Transport in Plants

Transport in Plants

  • The transport system in plants involves two types of vascular tissues, xylem and phloem.
  • The xylem transports water and dissolved minerals from roots to the rest of the plant.
  • Water movement in the xylem is explained by the cohesion-tension theory, which states that water molecules stick together (cohesion) and are pulled up the plant due to the evaporation of water from the leaves (transpiration).
  • Phloem tissues are involved in the transport of food in the form of sugars (translocation) from leaves (source) to the rest of the plant (sink).
  • The movement of food in the phloem is explained by the pressure-flow hypothesis or mass flow theory, which states that sugar is actively loaded into the phloem, causing water to follow by osmosis and create a high pressure, driving the flow of sugar toward areas of lower pressure.

Role of Root Hair Cells

  • Root hair cells increase the surface area for absorption of water and mineral ions by the plant.
  • Water is absorbed by osmosis while ions are taken up by active transport.
  • The high concentration of ions inside the root hair cells creates a water potential gradient, causing water to be drawn into the cell by osmosis.

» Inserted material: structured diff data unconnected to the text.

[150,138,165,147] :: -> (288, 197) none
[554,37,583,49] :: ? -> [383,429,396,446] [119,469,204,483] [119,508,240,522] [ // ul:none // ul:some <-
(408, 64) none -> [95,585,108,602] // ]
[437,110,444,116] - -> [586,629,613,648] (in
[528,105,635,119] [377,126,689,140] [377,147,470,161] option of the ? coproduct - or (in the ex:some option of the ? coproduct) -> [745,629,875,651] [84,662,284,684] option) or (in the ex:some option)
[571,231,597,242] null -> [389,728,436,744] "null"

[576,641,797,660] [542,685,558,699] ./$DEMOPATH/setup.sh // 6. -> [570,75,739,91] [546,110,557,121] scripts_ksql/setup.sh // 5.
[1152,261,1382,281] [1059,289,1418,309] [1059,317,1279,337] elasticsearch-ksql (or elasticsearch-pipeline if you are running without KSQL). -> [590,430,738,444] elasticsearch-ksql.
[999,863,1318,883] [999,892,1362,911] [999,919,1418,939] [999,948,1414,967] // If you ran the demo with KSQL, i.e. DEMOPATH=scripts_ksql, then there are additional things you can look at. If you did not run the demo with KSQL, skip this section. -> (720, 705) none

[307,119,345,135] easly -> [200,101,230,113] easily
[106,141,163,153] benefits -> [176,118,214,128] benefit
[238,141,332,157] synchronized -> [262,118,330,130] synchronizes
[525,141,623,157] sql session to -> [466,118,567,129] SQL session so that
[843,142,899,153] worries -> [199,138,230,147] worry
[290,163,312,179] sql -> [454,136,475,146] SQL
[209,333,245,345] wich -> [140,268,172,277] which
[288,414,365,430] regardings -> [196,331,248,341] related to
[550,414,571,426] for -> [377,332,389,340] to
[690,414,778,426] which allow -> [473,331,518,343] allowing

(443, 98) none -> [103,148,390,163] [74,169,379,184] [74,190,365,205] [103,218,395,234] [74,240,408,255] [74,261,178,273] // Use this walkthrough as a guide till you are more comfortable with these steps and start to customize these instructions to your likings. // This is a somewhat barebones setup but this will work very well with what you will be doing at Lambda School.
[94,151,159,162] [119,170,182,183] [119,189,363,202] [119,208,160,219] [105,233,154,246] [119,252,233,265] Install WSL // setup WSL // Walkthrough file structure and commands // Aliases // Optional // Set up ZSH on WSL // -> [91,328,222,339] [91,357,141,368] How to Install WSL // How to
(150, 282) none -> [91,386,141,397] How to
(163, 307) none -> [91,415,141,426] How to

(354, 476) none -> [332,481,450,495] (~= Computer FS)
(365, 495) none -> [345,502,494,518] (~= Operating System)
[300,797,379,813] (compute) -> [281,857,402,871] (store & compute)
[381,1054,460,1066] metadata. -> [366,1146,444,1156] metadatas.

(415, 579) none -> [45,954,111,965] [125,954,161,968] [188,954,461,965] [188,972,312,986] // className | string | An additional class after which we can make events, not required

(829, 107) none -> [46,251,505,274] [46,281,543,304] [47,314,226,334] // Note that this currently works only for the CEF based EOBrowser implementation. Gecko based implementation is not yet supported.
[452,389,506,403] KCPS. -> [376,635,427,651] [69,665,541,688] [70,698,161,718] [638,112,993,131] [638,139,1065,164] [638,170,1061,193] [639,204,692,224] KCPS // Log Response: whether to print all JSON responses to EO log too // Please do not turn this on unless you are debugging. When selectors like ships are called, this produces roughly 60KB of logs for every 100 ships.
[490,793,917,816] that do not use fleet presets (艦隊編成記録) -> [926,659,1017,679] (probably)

Transpiration and Water Loss

  • Transpiration is the process of water movement through the plant and its evaporation from aerial parts, largely from leaves but also from stems and flowers.
  • It creates a transpiration pull that helps in drawing water up the plant from roots in the xylem vessels.
  • The rate of transpiration can be affected by factors like light intensity, temperature, air flow, and humidity.
  • To prevent excessive water loss, plants have stomata, small openings in leaves which can open and close to control the rate of transpiration.
  • The opening and closing of stomata is controlled by guard cells, which respond to changes in light and CO2 levels. When guard cells are turgid, stomata open; when they lose water and become flaccid, stomata close.

Adaptations in Desert Plants

  • Desert plants, or xerophytes, have adaptations such as thick waxy cuticles, rolled leaves or reduced leaf size to reduce the surface area for water loss.
  • Some desert plants have sunken stomata to trap moist air and reduce transpiration.
  • They also have special adaptations called crassulacean acid metabolism (CAM), involving the uptake of CO2 during the night to reduce water loss during photosynthesis.